Okko et les fantômes est sorti le 12 septembre dans les salles françaises, après un passage en compétition du prestigieux festival du film d’animation d’Annecy. Dans cette oeuvre pour toute la famille, on suit l’histoire d’Okko, une jeune orpheline, qui va se réconcilier avec la vie en s’investissant pleinement, malgré son tout jeune âge, dans l’auberge familiale. Elle y rencontrera des fantômes fripons qui l’aideront à mieux comprendre sa famille et son passé. Une fenêtre amusante sur la structure familiale japonaise, la campagne du pays, ses traditions et ses valeurs, mais surtout l’occasion de découvrir un nouveau réalisateur dans cette galaxie en expansion : Kitaro Kosaka.
À la bonne école
Kitaro Kosaka est né en 1962 dans la préfecture de Kanagawa. Il a passé une grande partie de sa vie à côtoyer les plus grands de l’animation japonaise, notamment en étant engagé comme animateur sur Goshu le violoncelliste d’Hisao Takahata. Si l’émergence d’une nouvelle personnalité (Makoto Shinkai, Mamoru Hosoda qui ne l’a pourtant pas en odeur de sainteté, Masaaki Yuasa, Naoko Yamada…) dans le monde de l’animation japonaise peut nous faire demander si elle devient « le nouveau Miyazaki », avec Kitaro Kosaka, la blague a un très gros fond de vérité. Kosaka a longtemps été dans l’ombre du maître, son « stagiaire » pour ainsi dire. Cette collaboration commence avec Nausicaa de la vallée du vent, puis Le Château dans le ciel. Il prendra du jalon, et sera l’un de ses hommes de confiance et directeur d’animation titulaire jusqu’à Le Vent se lève, heure (pour l’instant) terminale de Miyazaki. Il a décroché plusieurs prix des Tokyo Anime Awards pour ce poste. Bref, Kosaka est le yes man officiel de Miyazaki, et la rumeur veut qu’il aurait droit à son petit surnom, « monchi ».

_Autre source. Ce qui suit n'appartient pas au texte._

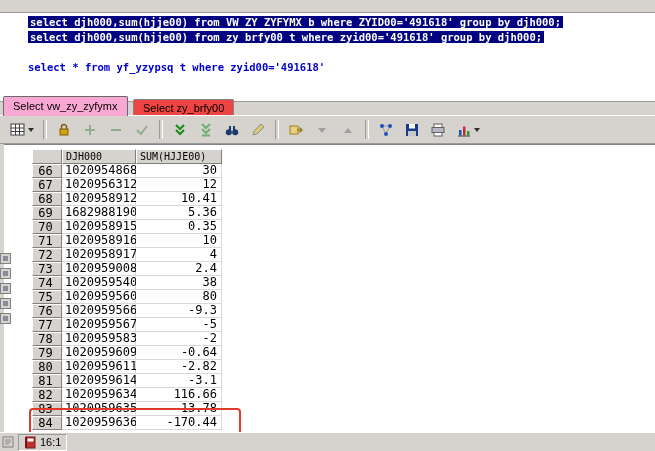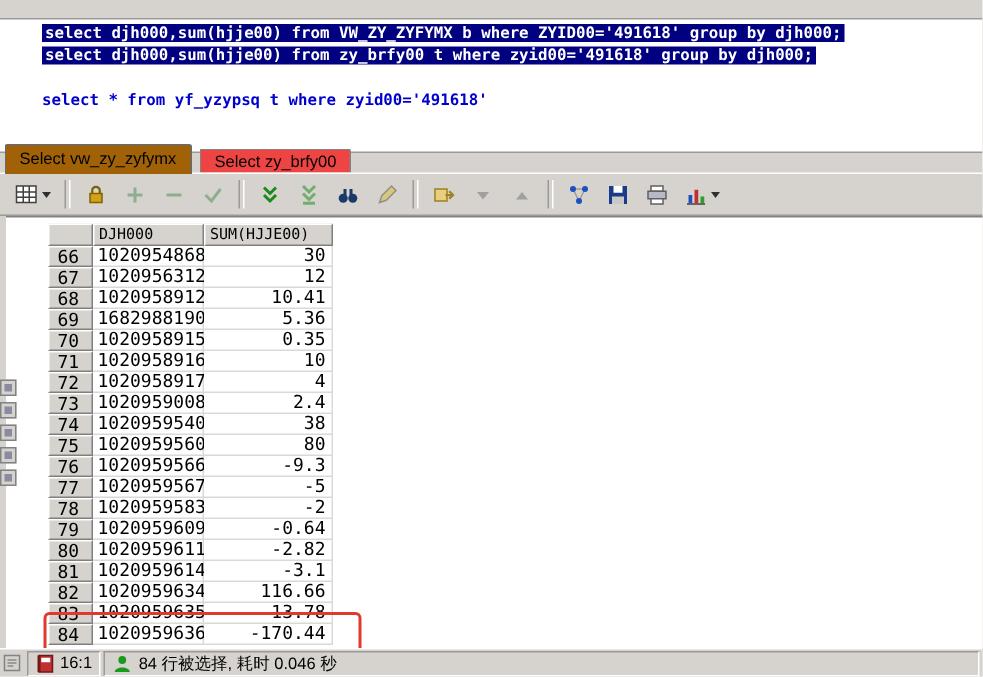--- a/index.html
+++ b/index.html
@@ -16,21 +16,21 @@
   }
   .eline{height:15px;line-height:15px;white-space:pre;padding-left:28px;color:#0000cc;}
   .eline .sel{background:#000080;color:#fff;padding:0 2px;}
   
   .tabbar{position:absolute;top:96px;left:3px;height:19px;white-space:nowrap;}
   .tab{
     display:inline-block;vertical-align:bottom;height:16px;line-height:16px;
     padding:0 9px;font-size:11px;background:#ef4444;color:#000;
     border:1px solid #828282;border-bottom:none;border-radius:2px 2px 0 0;margin-right:1px;cursor:default;
   }
-  .tab.active{background:#a16207;height:19px;line-height:19px;border-color:#6a6a6a;position:relative;z-index:2;}
+  .tab.active{background:#f9a8d4;height:19px;line-height:19px;border-color:#6a6a6a;position:relative;z-index:2;}
   
   .toolbar{
     position:absolute;top:115px;left:0;width:655px;height:29px;box-sizing:border-box;
     background:#d6d3ce;border-top:1px solid #fff;border-bottom:1px solid #9a9a9a;
     display:flex;align-items:center;padding-left:5px;
   }
   .tbtn{
     width:24px;height:22px;border:1px solid transparent;background:transparent;padding:0;
     display:flex;align-items:center;justify-content:center;cursor:pointer;
   }
@@ -63,21 +63,21 @@
   .edge-icons{position:absolute;left:0;top:253px;width:14px;}
   .eic{width:11px;height:11px;margin:0 0 4px 0;background:#d6d3ce;border:1px solid #828282;box-sizing:border-box;}
   .eic span{display:block;width:5px;height:5px;margin:2px;background:#8a8aa0;}
   
   .statusbar{
     position:absolute;top:432px;left:0;width:655px;height:19px;box-sizing:border-box;
     background:#d6d3ce;border-top:1px solid #fff;display:flex;align-items:center;font-size:11px;
   }
   .sp{
     height:17px;box-sizing:border-box;border:1px solid;border-color:#9a9a9a #fff #fff #9a9a9a;
-    display:flex;align-items:center;padding:0 5px;margin-right:2px;white-space:nowrap;
+    display:flex;align-items:center;padding:0 5px;margin-right:12px;white-space:nowrap;
   }
   .sp.grow1{flex:1;}
   .sicon{display:flex;align-items:center;margin-right:4px;}
 </style>
 </head>
 <body>
 
 <div class="editor">
   <div class="eline"><span class="sel">select djh000,sum(hjje00) from VW_ZY_ZYFYMX b where ZYID00='491618' group by djh000;</span></div>
   <div class="eline"><span class="sel">select djh000,sum(hjje00) from zy_brfy00 t where zyid00='491618' group by djh000;</span></div>
@@ -363,22 +363,13 @@
   <div class="sp">
     <span class="sicon">
         <svg width="12" height="13" viewBox="0 0 12 13">
           <rect x="2" y="1" width="9" height="11" fill="#c03030" stroke="#701818"></rect>
           <rect x="3.5" y="2.5" width="6" height="3" fill="#fff"></rect>
           <path d="M2 1v11" stroke="#701818" stroke-width="2"></path>
         </svg>
       </span>
     <span>16:1</span>
   </div>
-  <div class="sp grow1">
-    <span class="sicon">
-        <svg width="13" height="13" viewBox="0 0 13 13">
-          <circle cx="6.5" cy="4" r="2.6" fill="#1a9a1a"></circle>
-          <path d="M1.5 12c0-4 10-4 10 0z" fill="#1a9a1a"></path>
-        </svg>
-      </span>
-    <span>84 行被选择, 耗时 0.046 秒</span>
-  </div>
 </div>
 
 </body></html>

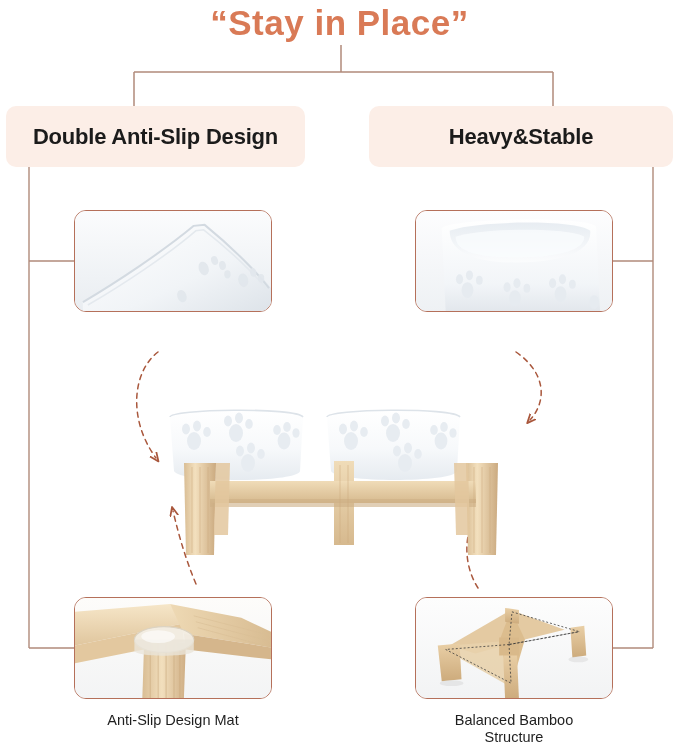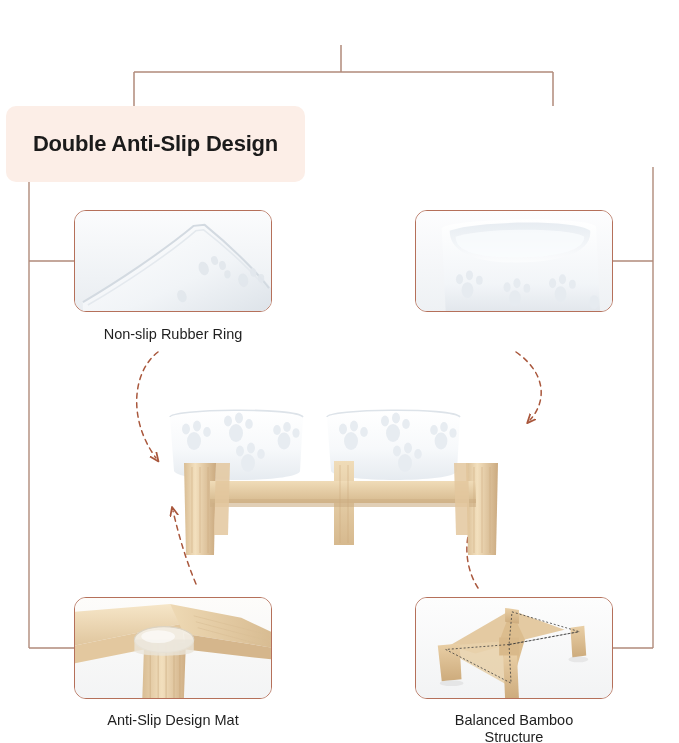--- a/index.html
+++ b/index.html
@@ -29,21 +29,21 @@
     font-weight: 700;
     letter-spacing: 0.5px;
     color: #d97a56;
     line-height: 46px;
     white-space: nowrap;
   }
 
   
   .cat-box {
     position: absolute;
-    height: 76px;
+    height: 61px;
     background: #fceee7;
     border-radius: 10px;
     display: flex;
     align-items: center;
     justify-content: center;
   }
   .cat-box.left  { left: 6px;   top: 106px; width: 299px; }
   .cat-box.right { left: 369px; top: 106px; width: 304px; }
   .cat-label {
     font-size: 22px;
@@ -117,23 +117,27 @@
     </g>
 
     <g fill="none" stroke="#a9573c" stroke-width="1.5" stroke-dasharray="5 4.5" stroke-linecap="round" marker-end="url(#arrowhead)">
       <path d="M158,352 C132,372 128,420 156,458"></path>
       <path d="M516,352 C545,372 548,400 530,420"></path>
       <path d="M196,584 C186,560 180,540 173,511"></path>
       <path d="M478,588 C460,560 464,520 489,497"></path>
     </g>
   </svg>
 
+  <div class="main-title">“Stay in Place”</div>
 
   <div class="cat-box left">
     <span class="cat-label">Double Anti-Slip Design</span>
+  </div>
+  <div class="cat-box right">
+    <span class="cat-label">Heavy&amp;Stable</span>
   </div>
 
   <div class="thumb-card tl">
     <svg class="thumb-inner" viewBox="0 0 198 102" preserveAspectRatio="none">
       <defs>
         <linearGradient id="tlbg" x1="0" y1="0" x2="0" y2="1">
           <stop offset="0%" stop-color="#fbfcfd"></stop>
             <stop offset="100%" stop-color="#e9edf1"></stop>
         </linearGradient>
         <linearGradient id="tlcer" x1="0" y1="0" x2="1" y2="1">
@@ -361,18 +365,17 @@
           <path d="M60,82 L60,168"></path>
         <path d="M326,82 L326,168"></path>
           <path d="M334,82 L334,168"></path>
           <path d="M342,82 L342,168"></path>
         <path d="M192,80 L192,158"></path>
           <path d="M200,80 L200,158"></path>
       </g>
     </g>
   </svg>
 
-  <div class="caption cap-tl">Non-slip Rubber Ring</div>
   <div class="caption cap-bl">Anti-Slip Design Mat</div>
   <div class="caption cap-br">Balanced Bamboo
 Structure</div>
 
 </div>
 
 </body></html>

C’est au début des années 2000 que Kintaro Kosaka commence, en parallèle, à tracer sa propre route. En 2003, il est sélectionné dans la Quinzaine des réalisateurs à Cannes pour le film Nasu, un été andalou. Avec Okko, il signe son premier long-métrage, et déploie enfin son potentiel et sa patte d’artiste.
La voie du simple et du familial
Dans Okko et les fantômes, le trait est très caractéristique. Peut-être avez-vous vu les premières affiches au style pastel : c’était un croquis préparatoire datant de cinq ans. Le style véritable du film est tout autre, et il saura plaire à toutes les générations. Kosaka anime avec un trait assez rétro, avec des proportions qui rappellent les meilleurs moments du début des années 2000, là où animation numérique et « traditionnelle » se conjuguaient encore. Idéal pour admirer la verdure japonaise, les temples, l’auberge et ses habitants. Kosaka s’amuse aussi à insérer des lieux communs plus contemporains (comme une irrésistible copine loufoque et pleine aux as) et à conjuguer les décennies pour en faire quelque chose de plus personnel. Les plus grands seront plongés en enfance, et les plus petits pourront se familiariser avec cette esthétique rétro. Un choix graphique intéressant qui, avec sa simplicité, permet de véhiculer des émotions fluides et efficaces.
Les têtes blondes seront d’ailleurs confrontées à des thématiques fortes. Le film s’ouvre sur un accident traumatique, et se finira sur la rédemption et le pardon. Il enseigne des valeurs fortes et belles (mais très japonaises), dont la satisfaction et la plénitude par le travail. La petite Okko s’occupe des clients et doit donc surmonter sa timidité. À travers ces personnages de fantômes fripons, Okko apprend le deuil, la résilience, mais aussi ce qu’est la transmission, l’histoire des adultes. Des choses que des têtes blondes peuvent commencer à appréhender, en somme. Kosaka signe un véritable récit d’initiation pour enfants, en prenant comme modèle une gamine facile à aimer.
Le film a aussi l’avantage de se bonifier avec le temps : sa dernière partie est la meilleure, quand il embrasse à fond son concept et voit défiler les clients, pour mieux préparer à un astucieux climax émotionnel. Et chacun pourra, comme dans de nombreux films d’animation et mangas d’aujourd’hui, se délecter devant les quelques recettes préparées par l’héroïne. Preuve qu’Okko et les fantômes et une oeuvre qui sait vivre dans son temps.